Uma cozinheira que teve o nome usado por ele no esquema narrou em um processo de 2019 como se deu a abordagem. Corria o ano de 2006 quando o grupo de Ildeban procurou a mulher, que havia prestado serviços a um fazendeiro próximo a ele entre 1991 e 2004. A promessa era a de que ela e o marido poderiam ter um pequeno pedaço de terra para plantar o que quisessem. Bastava entregar alguns documentos e aguardar até que tudo fosse providenciado junto aos órgãos competentes. Interessada em garantir um lote, assinou tudo o que lhe foi pedido, até em cartório.

O terreno não foi repassado e ela acabou presa. Segundo a polícia, a cozinheira sabia do esquema e recebeu R$ 20 mil em troca. Ela, porém, se disse vítima e processou Idelban pelos danos morais que alega ter sofrido com a prisão. A ação judicial não foi à frente por falta de provas e porque as acusações da mulher foram consideradas prescritas.

A casa do “Índio do Buraco”

Por cima dos 8 mil hectares da terra indígena Tanaru, em Rondônia, há mais um flagrante da pressão de fazendas. Cinco imóveis rurais estão registrados no CAR com algum nível de sobreposição à área habitada por um povo que não resistiu ao avanço do gado e da exploração de madeira. Em agosto de 2022, o “Índio do Buraco” foi encontrado morto em sua palhoça. Era o último sobrevivente do povo tanaru, duramente massacrado nos anos 1990.

Em virtude da vida em isolamento extremo dentro da mata, pouco se soube sobre os costumes do tanaru, à exceção do hábito de escavar buracos. Mas o último tanaru ajudou a manter de pé uma parte da floresta durante as mais de duas décadas em que viveu sozinho na mata. A presença dele levou a Funai a restringir o local a não indígenas de 2012 até 2025, para que ele pudesse subsistir da maneira que preferia, sem contato com o restante da sociedade.

Apesar das vedações, fazendas foram sendo registradas no CAR. As inscrições mais recentes são de 2020 e 2021. E pouco depois que o último tanaru faleceu, fazendeiros que afirmam serem donos da terra pediram a derrubada da portaria que restringiu a terra sob a justificativa de que a medida perdeu o sentido.

A investida dos ruralistas é monitorada pelo Ministério Público Federal (MPF).
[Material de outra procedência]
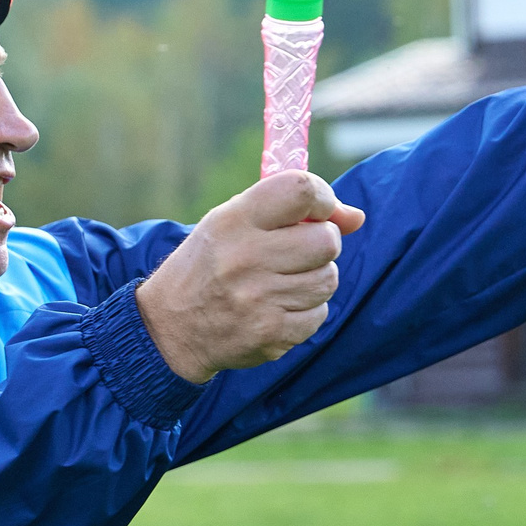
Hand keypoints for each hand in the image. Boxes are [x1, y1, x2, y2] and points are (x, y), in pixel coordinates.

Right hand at [137, 171, 363, 381]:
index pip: (301, 190)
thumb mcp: (230, 223)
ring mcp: (258, 300)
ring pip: (328, 280)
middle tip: (298, 252)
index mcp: (234, 220)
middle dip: (322, 244)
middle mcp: (245, 258)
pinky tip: (277, 310)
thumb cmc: (209, 265)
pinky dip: (305, 313)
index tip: (322, 210)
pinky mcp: (269, 335)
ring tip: (283, 283)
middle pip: (326, 241)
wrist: (168, 328)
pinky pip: (318, 315)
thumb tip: (357, 217)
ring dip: (314, 280)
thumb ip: (289, 212)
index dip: (324, 198)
Nos últimos anos, o órgão atuou na proteção ao último tanaru com medidas judiciais e extrajudiciais que visavam manter invasores afastados. Uma nova ação civil pede que a terra indígena tenha destinação socioambiental e seja demarcada, apesar da morte do último indivíduo.

“O argumento jurídico para demarcar o território é a sua ancestralidade, a tradição da sua ocupação, a sua importância histórica, a função para a preservação do ambiente, das práticas tradicionais do tanaru, da biodiversidade, dentre outros”, comentou o procurador Leonardo Caberlon, que atua no caso.

A indigenista Ivaneide Bandeira atuou por anos no monitoramento da área onde o “Índio do Buraco” e em ações para evitar invasões. Com quatro décadas de dedicação à defesa de povos indígenas, ela não tem dúvida que o surgimento de fazendas sacramentou o destino dos tanaru. “O avanço das fazendas em cima da terra indígena massacrou, fez desaparecer um povo, ao ponto de se ter um único sobrevivente”, disse.

Agora, Ivaneide espera que o corpo do “Índio do Buraco”, sepultado no local onde foi encontrado depois de um longo um impasse judicial, sirva para manter a floresta de pé, assim como fez em vida. “A minha visão é a de que aquela área precisa ser transformada em um memorial, um parque indígena. É a memória de um povo massacrado”, pontuou.